> Work order:
Below is a block of entries; repeat exactly the lines starting at the line that contains "Address City State Zip Code" and ending at the line that contains "10:00 AM Time", both included.

(Page images and extracted text)

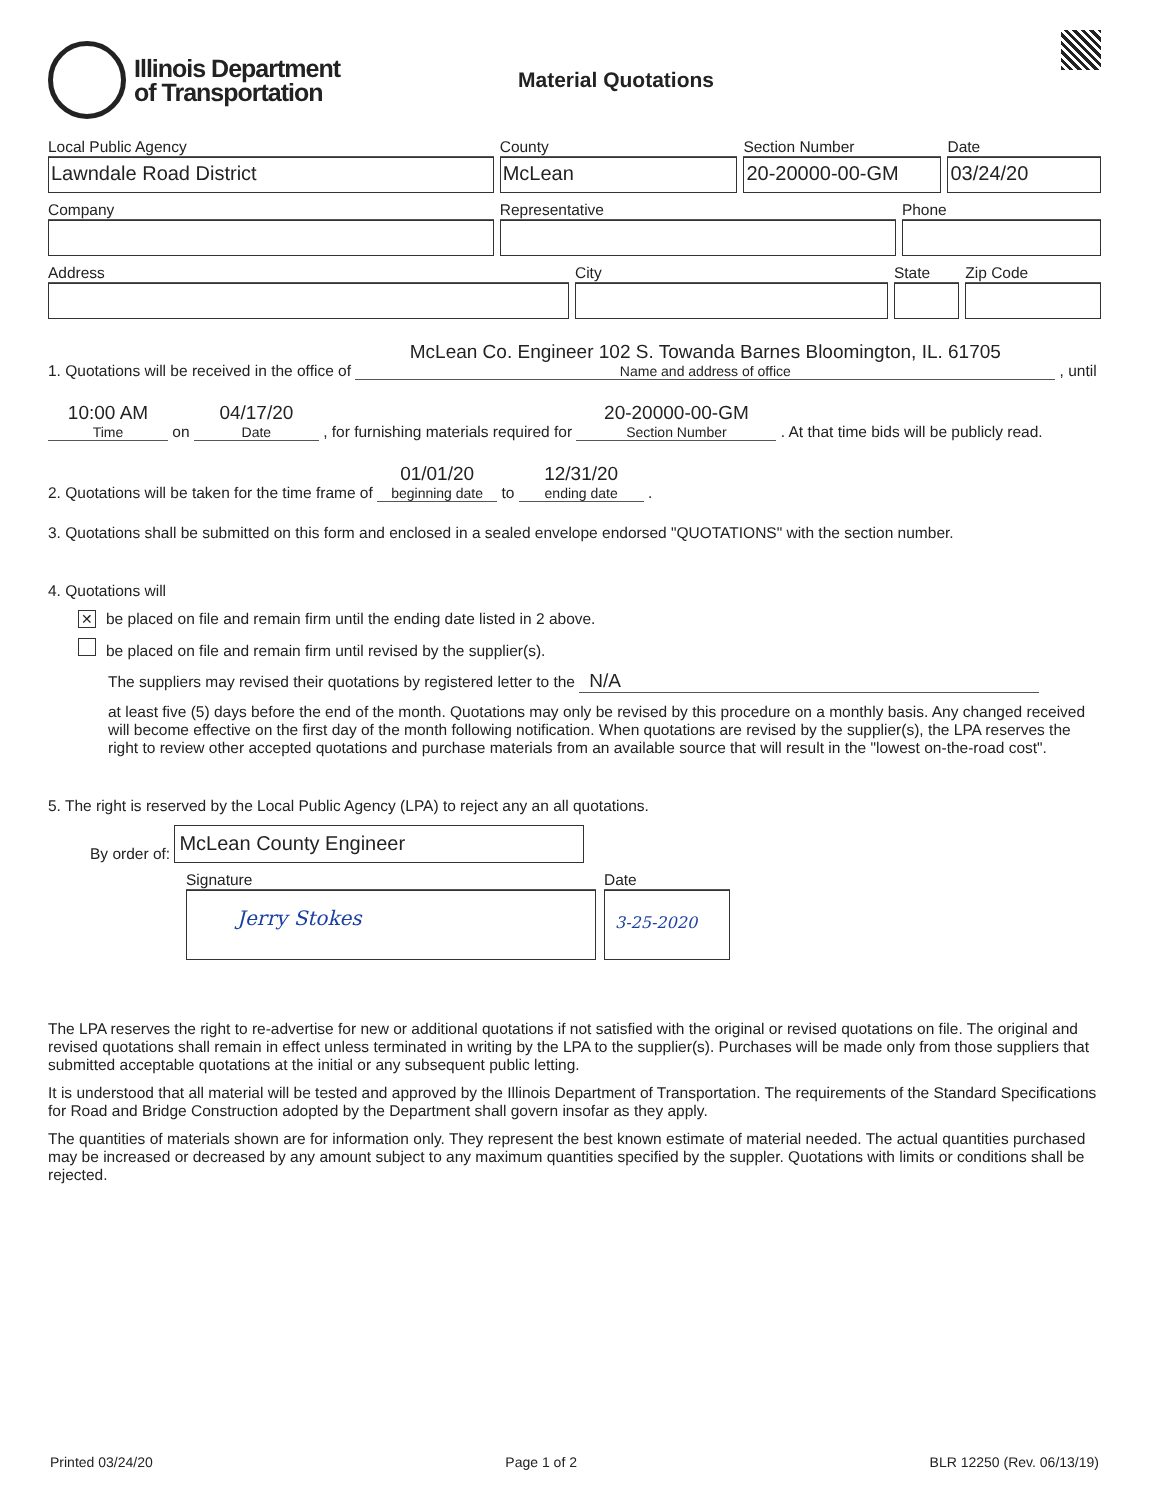Illinois Department
of Transportation
Material Quotations
Local Public Agency
Lawndale Road District
County
McLean
Section Number
20-20000-00-GM
Date
03/24/20
Company Representative Phone
Address City State Zip Code
1. Quotations will be received in the office of McLean Co. Engineer 102 S. Towanda Barnes Bloomington, IL. 61705 Name and address of office , until
10:00 AM Time on 04/17/20 Date , for furnishing materials required for 20-20000-00-GM Section Number . At that time bids will be publicly read.
2. Quotations will be taken for the time frame of 01/01/20 beginning date to 12/31/20 ending date .
3. Quotations shall be submitted on this form and enclosed in a sealed envelope endorsed "QUOTATIONS" with the section number.
4. Quotations will
✕ be placed on file and remain firm until the ending date listed in 2 above.
be placed on file and remain firm until revised by the supplier(s).
The suppliers may revised their quotations by registered letter to the N/A
at least five (5) days before the end of the month. Quotations may only be revised by this procedure on a monthly basis. Any changed received will become effective on the first day of the month following notification. When quotations are revised by the supplier(s), the LPA reserves the right to review other accepted quotations and purchase materials from an available source that will result in the "lowest on-the-road cost".
5. The right is reserved by the Local Public Agency (LPA) to reject any an all quotations.
By order of: McLean County Engineer
Signature
Jerry Stokes
Date
3-25-2020
The LPA reserves the right to re-advertise for new or additional quotations if not satisfied with the original or revised quotations on file. The original and revised quotations shall remain in effect unless terminated in writing by the LPA to the supplier(s). Purchases will be made only from those suppliers that submitted acceptable quotations at the initial or any subsequent public letting.
It is understood that all material will be tested and approved by the Illinois Department of Transportation. The requirements of the Standard Specifications for Road and Bridge Construction adopted by the Department shall govern insofar as they apply.
The quantities of materials shown are for information only. They represent the best known estimate of material needed. The actual quantities purchased may be increased or decreased by any amount subject to any maximum quantities specified by the suppler. Quotations with limits or conditions shall be rejected.
Printed 03/24/20 Page 1 of 2 BLR 12250 (Rev. 06/13/19)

> Finished exercise:
Address City State Zip Code
1. Quotations will be received in the office of McLean Co. Engineer 102 S. Towanda Barnes Bloomington, IL. 61705 Name and address of office , until
10:00 AM Time on 04/17/20 Date , for furnishing materials required for 20-20000-00-GM Section Number . At that time bids will be publicly read.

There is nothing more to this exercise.